Another area where legislation might have to be addressed concerns the property rights of children, which is an understudied area that straddles the development/humanitarian divide. We typically do not think of children as economic actors because of their age; their property rights are future rights not yet realised. For example, one should eventually consider legal changes to better protect children’s assets when guardianship is lost. Unfortunately, there are few international standards relating to the property rights of children. The UNCRC, which is the most widely accepted piece of human rights legislation in history, guarantees children the right to a name, education, culture, and religious freedom, and even encourages the publication of children’s books, but it does not specifically mention the property rights of children. Indeed, it only mentions property insofar as children are not to be discriminated against because of their ownership or lack of ownership of property.
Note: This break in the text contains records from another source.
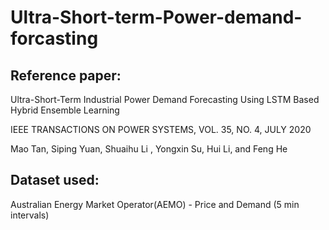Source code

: # Ultra-Short-term-Power-demand-forcasting

## Reference paper: 

Ultra-Short-Term Industrial Power Demand Forecasting Using LSTM Based Hybrid Ensemble Learning

IEEE TRANSACTIONS ON POWER SYSTEMS, VOL. 35, NO. 4, JULY 2020

Mao Tan, Siping Yuan, Shuaihu Li , Yongxin Su, Hui Li, and Feng He

## Dataset used:

Australian Energy Market Operator(AEMO) - Price and Demand (5 min intervals)
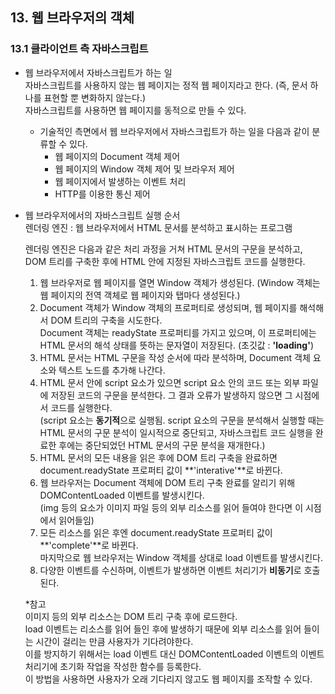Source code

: ## 13. 웹 브라우저의 객체  
### 13.1 클라이언트 측 자바스크립트  
  - 웹 브라우저에서 자바스크립트가 하는 일  
    자바스크립트를 사용하지 않는 웹 페이지는 정적 웹 페이지라고 한다. (즉, 문서 하나를 표현할 뿐 변화하지 않는다.)    
    자바스크립트를 사용하면 웹 페이지를 동적으로 만들 수 있다.  
    
    - 기술적인 측면에서 웹 브라우저에서 자바스크립트가 하는 일을 다음과 같이 분류할 수 있다.  
      - 웹 페이지의 Document 객체 제어  
      - 웹 페이지의 Window 객체 제어 및 브라우저 제어  
      - 웹 페이지에서 발생하는 이벤트 처리  
      - HTTP를 이용한 통신 제어  
    
  - 웹 브라우저에서의 자바스크립트 실행 순서  
    렌더링 엔진 : 웹 브라우저에서 HTML 문서를 분석하고 표시하는 프로그램  
    
    렌더링 엔진은 다음과 같은 처리 과정을 거쳐 HTML 문서의 구문을 분석하고, DOM 트리를 구축한 후에 HTML 안에 지정된 자바스크립트 코드를 실행한다.  
      1. 웹 브라우저로 웹 페이지를 열면 Window 객체가 생성된다. (Window 객체는 웹 페이지의 전역 객체로 웹 페이지와 탭마다 생성된다.)  
      2. Document 객체가 Window 객체의 프로퍼티로 생성되며, 웹 페이지를 해석해서 DOM 트리의 구축을 시도한다.  
        Document 객체는 readyState 프로퍼티를 가지고 있으며, 이 프로퍼티에는 HTML 문서의 해석 상태를 뜻하는 문자열이 저장된다. (초깃값 : **'loading'**)  
      3. HTML 문서는 HTML 구문을 작성 순서에 따라 분석하며, Document 객체 요소와 텍스트 노드를 추가해 나간다.  
      4. HTML 문서 안에 script 요소가 있으면 script 요소 안의 코드 또는 외부 파일에 저장된 코드의 구문을 분석한다. <!--20210223 기록 마침--><!--20210224 기록 시작-->
         그 결과 오류가 발생하지 않으면 그 시점에서 코드를 실행한다.  
         (script 요소는 **동기적**으로 실행됨. script 요소의 구문을 분석해서 실행할 때는 HTML 문서의 구문 분석이 일시적으로 중단되고, 자바스크립트 코드 실행을 완료한 후에는 중단되었던 HTML 문서의 구문 분석을 재개한다.)    
      5. HTML 문서의 모든 내용을 읽은 후에 DOM 트리 구축을 완료하면 document.readyState 프로퍼티 값이 **'interative'**로 바뀐다.  
      6. 웹 브라우저는 Document 객체에 DOM 트리 구축 완료를 알리기 위해 DOMContentLoaded 이벤트를 발생시킨다.  
         (img 등의 요소가 이미지 파일 등의 외부 리소스를 읽어 들여야 한다면 이 시점에서 읽어들임)  
      7. 모든 리소스를 읽은 후엔 document.readyState 프로퍼티 값이 **'complete'**로 바뀐다.  
         마지막으로 웹 브라우저는 Window 객체를 상대로 load 이벤트를 발생시킨다.  
      8. 다양한 이벤트를 수신하며, 이벤트가 발생하면 이벤트 처리기가 **비동기**로 호출된다.
    
    \*참고   
    이미지 등의 외부 리소스는 DOM 트리 구축 후에 로드한다.  
    load 이벤트는 리소스를 읽어 들인 후에 발생하기 때문에 외부 리소스를 읽어 들이는 시간이 걸리는 만큼 사용자가 기다려야한다.  
    이를 방지하기 위해서는 load 이벤트 대신 DOMContentLoaded 이벤트의 이벤트 처리기에 초기화 작업을 작성한 함수를 등록한다.  
    이 방법을 사용하면 사용자가 오래 기다리지 않고도 웹 페이지를 조작할 수 있다.   <!--20210224 기록 마침-->
   
   
      
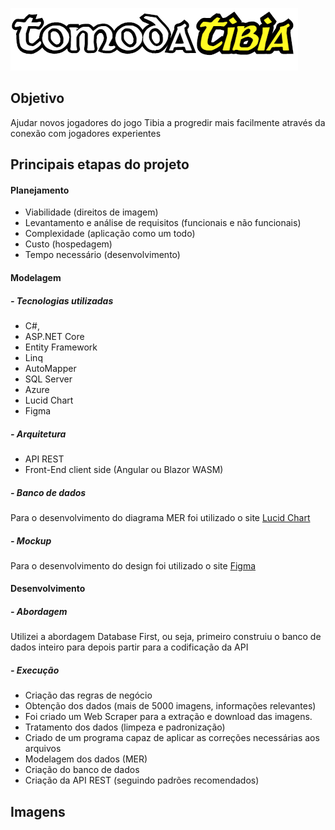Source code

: ![Preview1](./GitHubUtils/imgs/logo_grande.png)  

## Objetivo

Ajudar novos jogadores do jogo Tibia a progredir mais facilmente através da conexão com jogadores experientes
 
## Principais etapas do projeto  

#### Planejamento

- Viabilidade (direitos de imagem)
- Levantamento e análise de requisitos (funcionais e não funcionais)
- Complexidade (aplicação como um todo)
- Custo (hospedagem)
- Tempo necessário (desenvolvimento)


#### Modelagem
##### - Tecnologias utilizadas
- C#,
- ASP.NET Core
- Entity Framework
- Linq
- AutoMapper
- SQL Server
- Azure
- Lucid Chart
- Figma

##### - Arquitetura
- API REST
- Front-End client side (Angular ou Blazor WASM)


##### - Banco de dados
Para o desenvolvimento do diagrama MER foi utilizado o site [Lucid Chart](https://www.lucidchart.com/ "Lucid Chart")

##### - Mockup
Para o desenvolvimento do design foi utilizado o site [Figma](http://https://www.figma.com/ "Figma")


#### Desenvolvimento
##### - Abordagem
Utilizei a abordagem Database First, ou seja, primeiro construiu o banco de dados inteiro para depois partir para a codificação da API

##### - Execução
- Criação das regras de negócio
- Obtenção dos dados (mais de 5000 imagens, informações relevantes) 
 - Foi criado um Web Scraper para a extração e download das imagens.
- Tratamento dos dados (limpeza e padronização)
 - Criado de um programa capaz de aplicar as correções necessárias aos arquivos
- Modelagem dos dados (MER)
- Criação do banco de dados
- Criação da API REST (seguindo padrões recomendados)


## Imagens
The nature of children’s property, as a future right protected by the guardianship of a parent, means that children’s property rights are under the greatest threat when a parent dies or children are separated from their parents. The loss of a parent or displacement from ‘family’ property severs ties that assure children of future property access. Children are more vulnerable than adults to property losses because they do not have knowledge of their assets or their rights, nor do they have the ability to advocate for their rights against more powerful competitors.
The last century was one that began with children having virtually no rights and ended with children having the most powerful legal instrument that not only recognises but also protects their human rights. In this century, children need systems that are inclusive and driven by them, systems that will enable them to respond to their feelings and needs at any time.